QUOTED PASSAGE
-- Opening Marker --

A Pure Function is a function that always:
- Returns the same output for the same input.
- Does not cause side effects (like modifying global variables, DOM, API calls, etc.).
🔹 Characteristics of Pure Functions
- Deterministic → same input → same output.
- No Side Effects → doesn’t modify external state (variables, objects, DOM).
- Immutability → works with copies instead of changing original data.
🔹 Example of Pure Function ✅
function add(a, b) {
return a + b;
}
console.log(add(2, 3)); // 5
console.log(add(2, 3)); // 5 (always same)
👉 No matter how many times you call add(2,3), it will always return 5.
🔹 Example of Impure Function ❌
let count = 0;
function increaseCount(num) {
count += num; // modifies external variable (side effect)
return count;
}
console.log(increaseCount(2)); // 2
console.log(increaseCount(2)); // 4 (different output for same input ❌)
👉 Output is different for the same input because it depends on external state (count).
🔹 Pure Functions in React
In React, components should be pure functions:
- They take
propsas input. - Return JSX as output.
- Do not modify props or external state.

-- Closing Marker --

DATA UNDER STUDY
-- Opening Marker --

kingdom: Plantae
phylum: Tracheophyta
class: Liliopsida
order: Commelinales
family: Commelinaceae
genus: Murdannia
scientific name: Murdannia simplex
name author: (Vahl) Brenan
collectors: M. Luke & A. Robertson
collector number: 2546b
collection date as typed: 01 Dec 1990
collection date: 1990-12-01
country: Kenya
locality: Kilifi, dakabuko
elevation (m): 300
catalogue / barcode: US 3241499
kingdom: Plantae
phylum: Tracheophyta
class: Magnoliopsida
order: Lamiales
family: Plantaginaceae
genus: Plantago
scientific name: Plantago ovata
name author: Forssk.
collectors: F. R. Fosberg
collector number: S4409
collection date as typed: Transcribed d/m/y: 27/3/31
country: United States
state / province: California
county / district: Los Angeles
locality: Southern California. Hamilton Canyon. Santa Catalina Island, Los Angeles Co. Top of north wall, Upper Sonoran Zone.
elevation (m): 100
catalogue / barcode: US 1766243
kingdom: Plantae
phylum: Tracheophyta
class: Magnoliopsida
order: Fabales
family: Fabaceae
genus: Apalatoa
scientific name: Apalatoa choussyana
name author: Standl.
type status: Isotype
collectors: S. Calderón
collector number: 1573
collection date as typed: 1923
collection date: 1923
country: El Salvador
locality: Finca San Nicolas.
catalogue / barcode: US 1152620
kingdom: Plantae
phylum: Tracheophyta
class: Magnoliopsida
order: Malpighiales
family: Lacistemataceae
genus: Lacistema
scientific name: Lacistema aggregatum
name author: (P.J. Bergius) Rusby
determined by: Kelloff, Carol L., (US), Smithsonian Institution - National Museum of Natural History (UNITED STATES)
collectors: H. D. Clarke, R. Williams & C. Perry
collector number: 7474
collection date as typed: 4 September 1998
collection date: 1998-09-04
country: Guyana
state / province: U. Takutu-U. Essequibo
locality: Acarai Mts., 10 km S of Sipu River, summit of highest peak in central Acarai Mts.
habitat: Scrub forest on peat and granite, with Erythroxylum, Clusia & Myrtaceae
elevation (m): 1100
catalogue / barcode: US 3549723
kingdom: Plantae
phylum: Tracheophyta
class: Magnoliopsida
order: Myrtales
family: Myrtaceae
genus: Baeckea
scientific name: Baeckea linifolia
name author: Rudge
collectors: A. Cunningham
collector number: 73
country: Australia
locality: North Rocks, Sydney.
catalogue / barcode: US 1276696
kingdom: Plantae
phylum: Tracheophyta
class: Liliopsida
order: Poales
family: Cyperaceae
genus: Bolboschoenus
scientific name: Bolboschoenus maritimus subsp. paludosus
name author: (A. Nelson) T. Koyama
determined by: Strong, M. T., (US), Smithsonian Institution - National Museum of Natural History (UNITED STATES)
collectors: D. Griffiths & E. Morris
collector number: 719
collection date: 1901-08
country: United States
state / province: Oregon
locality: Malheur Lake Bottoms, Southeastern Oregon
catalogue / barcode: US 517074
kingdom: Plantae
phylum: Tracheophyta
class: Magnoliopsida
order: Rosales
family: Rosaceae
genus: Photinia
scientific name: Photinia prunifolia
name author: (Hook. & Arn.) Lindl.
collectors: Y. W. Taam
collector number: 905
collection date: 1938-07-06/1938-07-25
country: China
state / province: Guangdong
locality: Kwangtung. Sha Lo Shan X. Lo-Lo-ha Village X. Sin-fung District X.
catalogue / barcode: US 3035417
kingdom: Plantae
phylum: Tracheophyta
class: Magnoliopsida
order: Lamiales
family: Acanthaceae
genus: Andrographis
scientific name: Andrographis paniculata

-- Closing Marker --

TASK OBJECTIVE
Continue the explanation of pure functions from where it stops. The data comes from a different source than the text.

TASK ANSWER
✅ Pure React Component Example:
function Greeting({ name }) {
return <h1>Hello, {name}!</h1>;
}
❌ Impure React Component Example:
let greetingCount = 0;
function Greeting({ name }) {
greetingCount++; // modifies external variable ❌
return <h1>Hello, {name}! Count: {greetingCount}</h1>;
}
🔹 Why Pure Functions are Important?
- Predictable → easy to test & debug.
- Reusable → can be reused without worrying about external state.
- Helps React → React’s reconciliation (diffing) works better with pure functions.
- Performance → works well with memoization (
React.memo,useMemo).
✅ In short for interview:
“A pure function always returns the same output for the same input and does not cause side effects. In React, functional components are designed to be pure — they depend only on props and state, making them predictable and easy to test.”